Object matching data
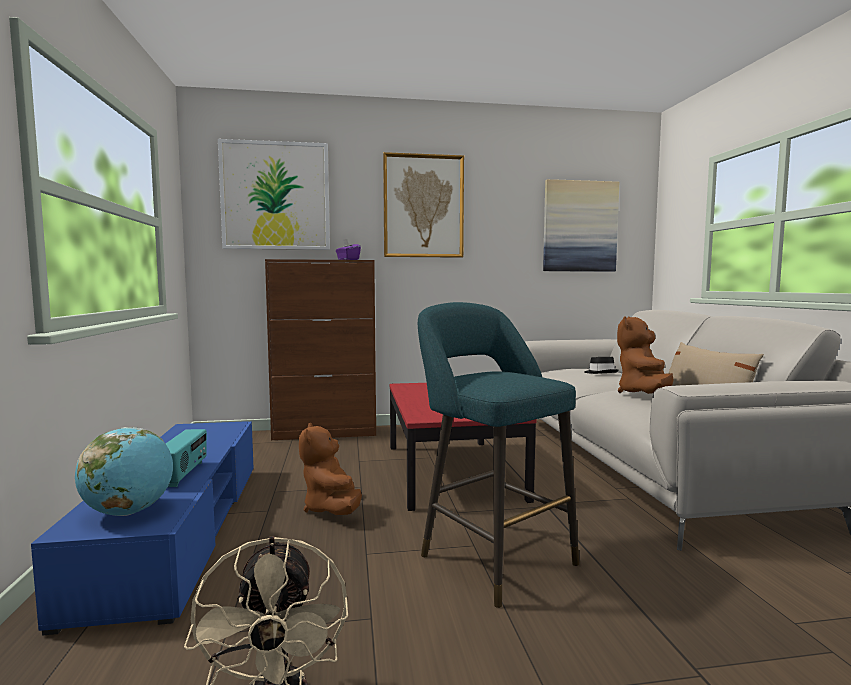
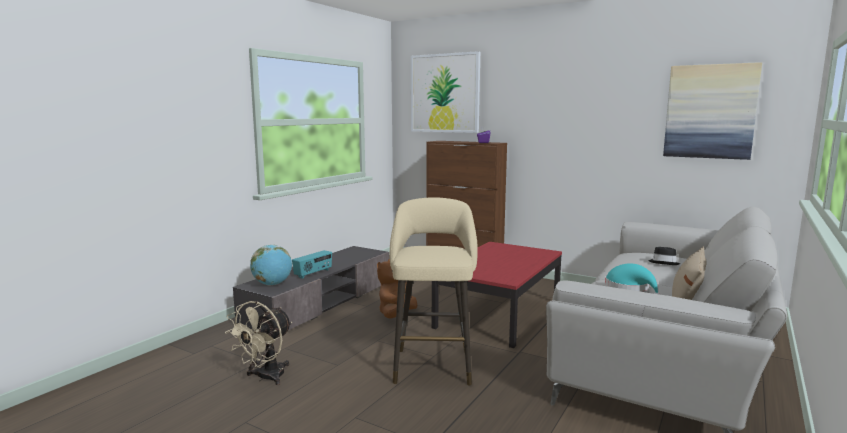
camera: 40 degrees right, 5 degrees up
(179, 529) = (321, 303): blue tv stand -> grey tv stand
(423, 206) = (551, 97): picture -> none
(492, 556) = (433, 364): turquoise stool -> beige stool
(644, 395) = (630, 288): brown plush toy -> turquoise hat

==

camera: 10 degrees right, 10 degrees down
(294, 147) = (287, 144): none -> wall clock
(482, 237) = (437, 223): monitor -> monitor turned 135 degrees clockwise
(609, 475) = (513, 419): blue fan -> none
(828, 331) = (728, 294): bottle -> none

### TASK REQUIREMENTS
Given the records above, return exactly the lines starting at the line containing "(179, 529) = (321, 303): blue" and ending at the line containing "(644, 395) = (630, 288): brown", including both.

### ANSWER SECTION
(179, 529) = (321, 303): blue tv stand -> grey tv stand
(423, 206) = (551, 97): picture -> none
(492, 556) = (433, 364): turquoise stool -> beige stool
(644, 395) = (630, 288): brown plush toy -> turquoise hat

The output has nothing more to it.